Нет, это не дерево. Таких деревьев не бывает. У кого повернётся язык назвать это черешней? Черешней это было в апреле – даже не черешней, а черешенкой. И в мае тоже, и всё лето потом, и ещё совсем недавно, я помню.
Были такие зелёные бугорочки, потом цветы были, потом листья и мелкие зелёные ягоды. Потом ягоды созрели, и мы их ели все: окрестные дети, я, птицы и Спиридон. Спиридон сначала не хотел, однако скоро распробовал и всегда первым делом бежал к черешне, и лаял, выпрашивая ягоды, а после весьма смачно ими чавкал и сплёвывал косточки. К концу июня мы съели всё, и листья стали пыльные и чуть лопухастые, но дерево продолжало оставаться деревом – шуметь листвою и воробьями, давать небольшой, но очень приятный тенёчек и вообще.
А что теперь? Какие-то палочки и прутики, обвешанные жёлтыми лоскутьями. Стоит и молчит. По густой, фантастически прекрасной желтизне играет серенькими бликами смертная истома, кругом ветер носит лёгкую, подсвеченную солнцем дымку. Это не черешня, нет. Черешни остались в другом мире, в том, где было лето. А это что-то непонятное - хотя и красивое, ничего не скажешь.

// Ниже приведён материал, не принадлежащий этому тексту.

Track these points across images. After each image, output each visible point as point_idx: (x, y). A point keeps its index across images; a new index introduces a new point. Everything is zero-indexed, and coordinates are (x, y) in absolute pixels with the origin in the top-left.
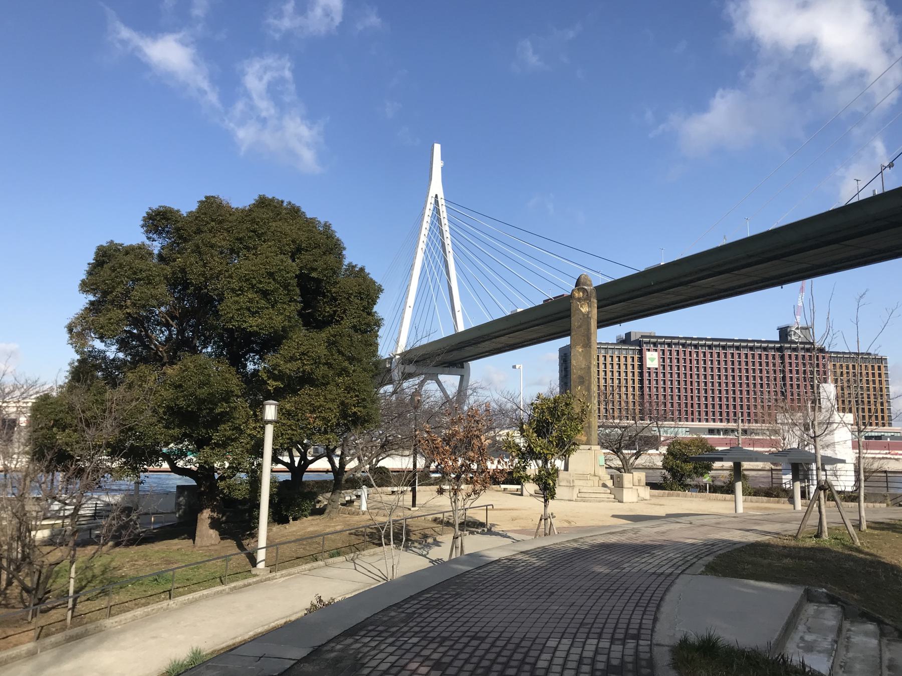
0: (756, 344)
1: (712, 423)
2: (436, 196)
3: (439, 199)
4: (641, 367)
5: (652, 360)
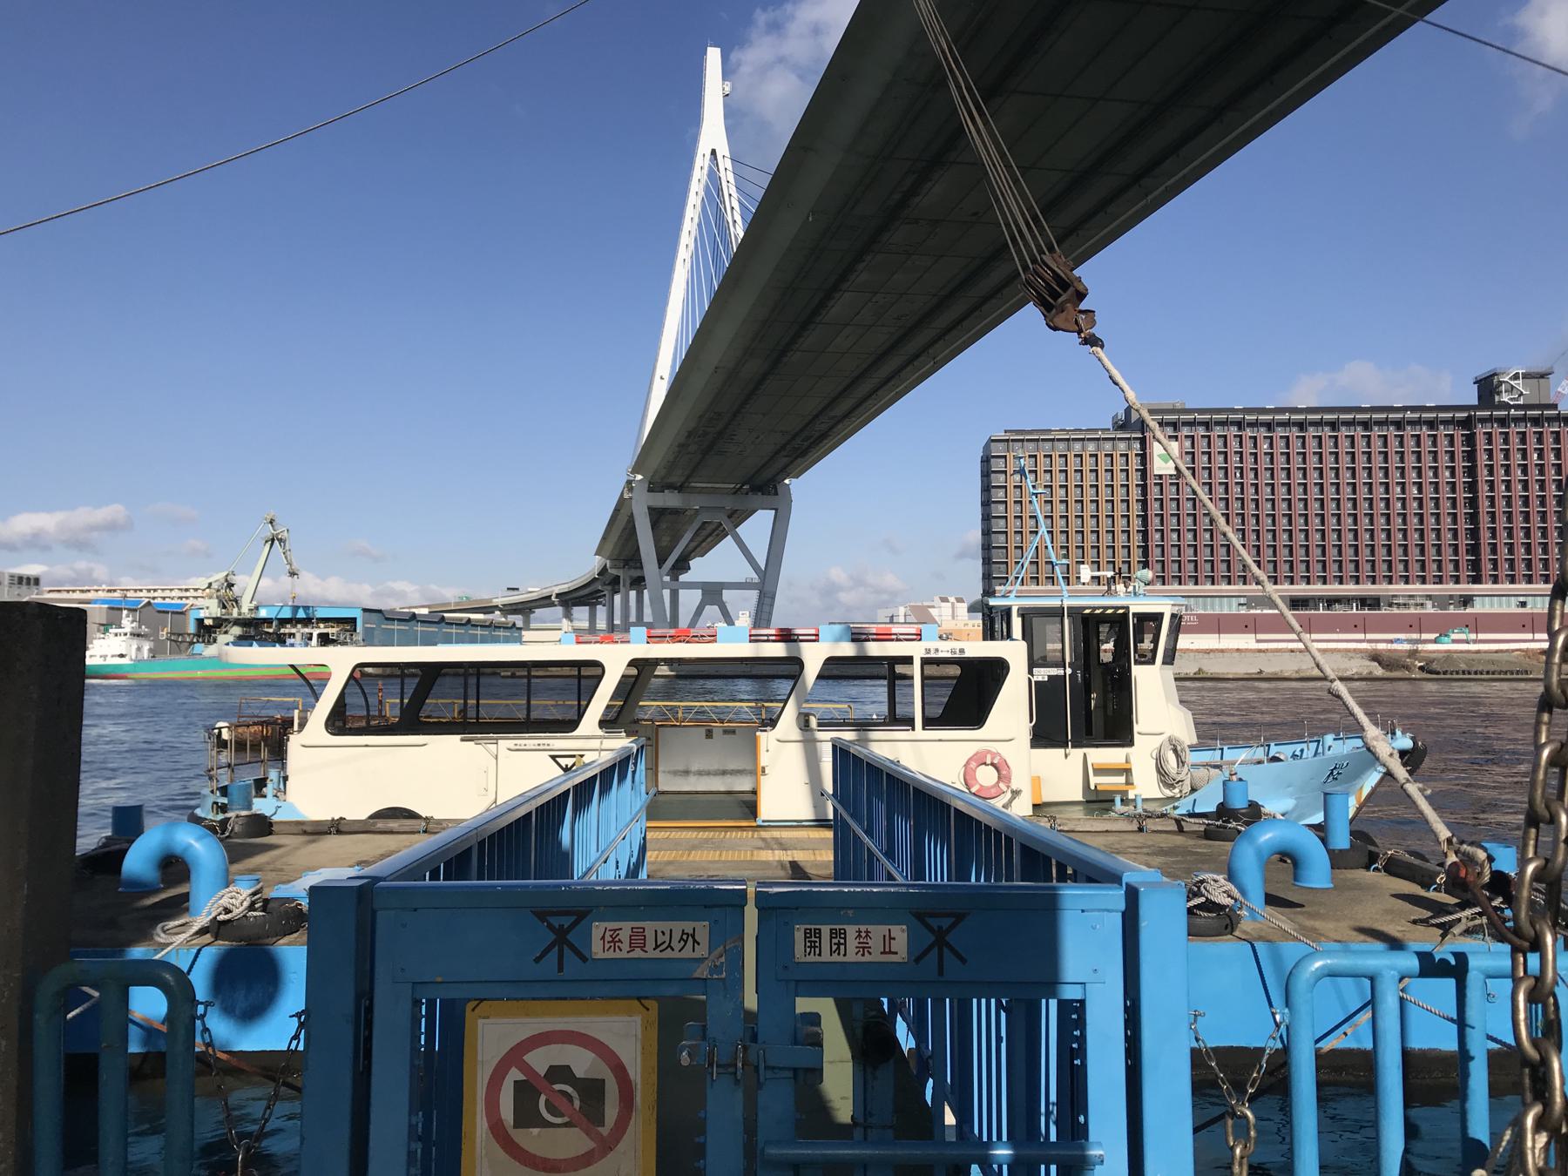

Кот залезает на самую верхушку и орёт. И так просто орёт, но особенно, когда птицы пролетают. Переживает. Он родился этой весною и никогда не видел ничего подобного. Причём, осень ему, скорее, нравится. Запахи нравятся, и листья падающие ловить, и орехи в листве находить и гонять. Громко переживать тоже нравится. Первая осень – это тревожно, приятно и удивительно. Мурляу!
Ладно кот - но я-то, я-то чего? Я же родился никак не этой весною, а гораздо, гораздо раньше. Пятый десяток мне. А всё равно удивляюсь и переживаю – как в первый раз.